• Data listing:

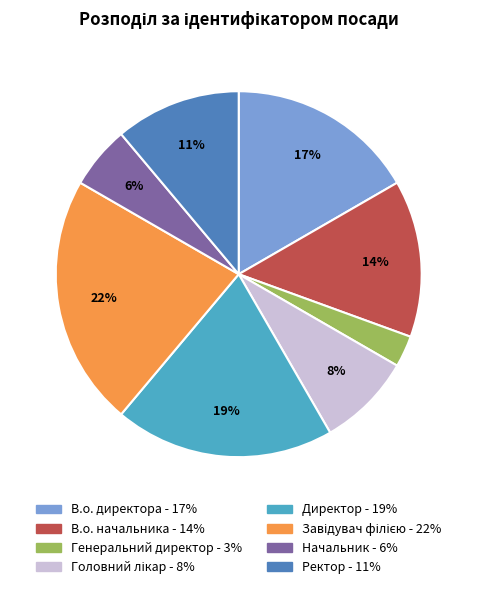

To the nearest percent, what percentage of the pie is Ректор?

11%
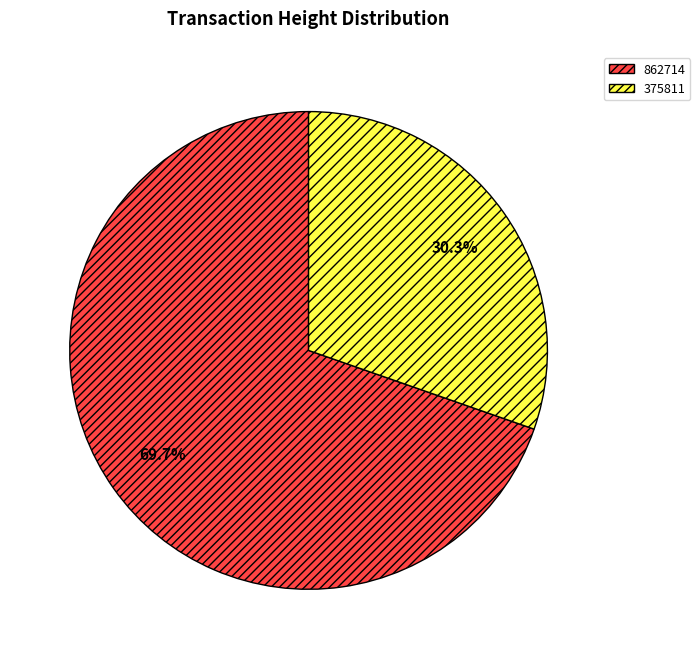

Count the number of slices in the pie.

2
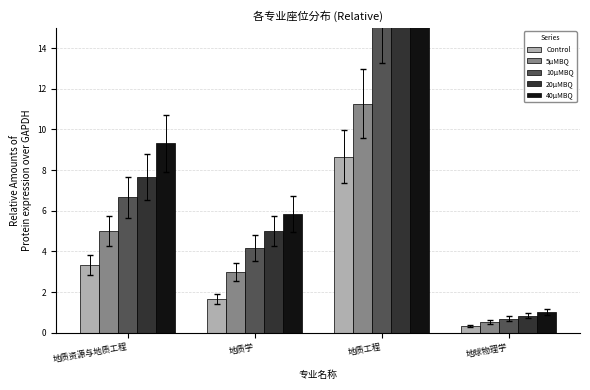

Reading left to right, transcribe all the data shown in this chart.

Control: 地质资源与地质工程=3.3	地质学=1.7	地质工程=8.7	地球物理学=0.3
5μMBQ: 地质资源与地质工程=5.0	地质学=3.0	地质工程=11.3	地球物理学=0.5
10μMBQ: 地质资源与地质工程=6.7	地质学=4.2	地质工程=15.6	地球物理学=0.7
20μMBQ: 地质资源与地质工程=7.7	地质学=5.0	地质工程=19.1	地球物理学=0.8
40μMBQ: 地质资源与地质工程=9.3	地质学=5.8	地质工程=22.5	地球物理学=1.0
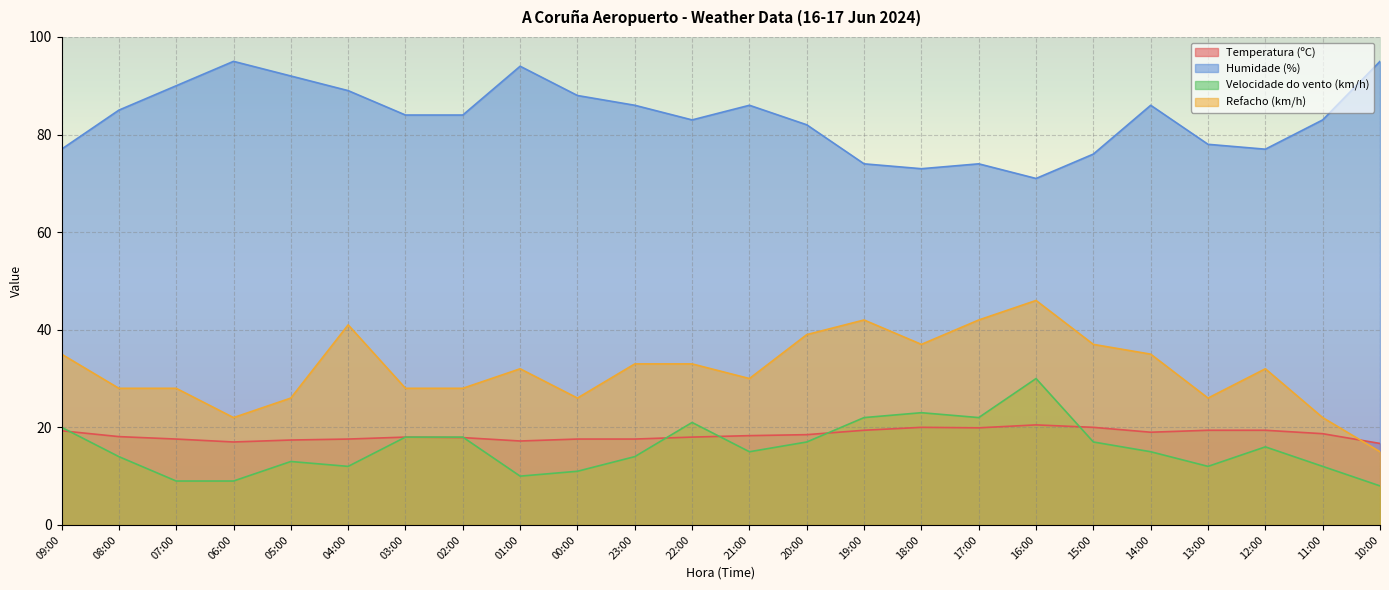

How many data points in Temperatura (ºC) are above 18?

13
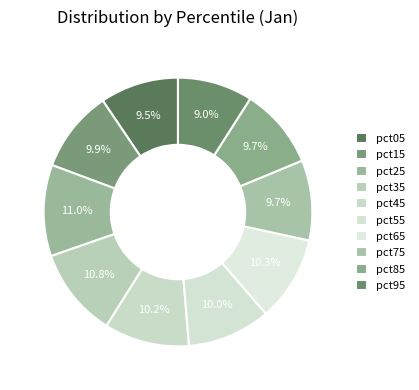

How many slices are in this pie chart?

10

• Work request:
From the rows above, extract every line that contains the word "chart". Matching is case-sensitive.

• Task solution:
Reading left to right, transcribe all the data shown in this chart.
How many slices are in this pie chart?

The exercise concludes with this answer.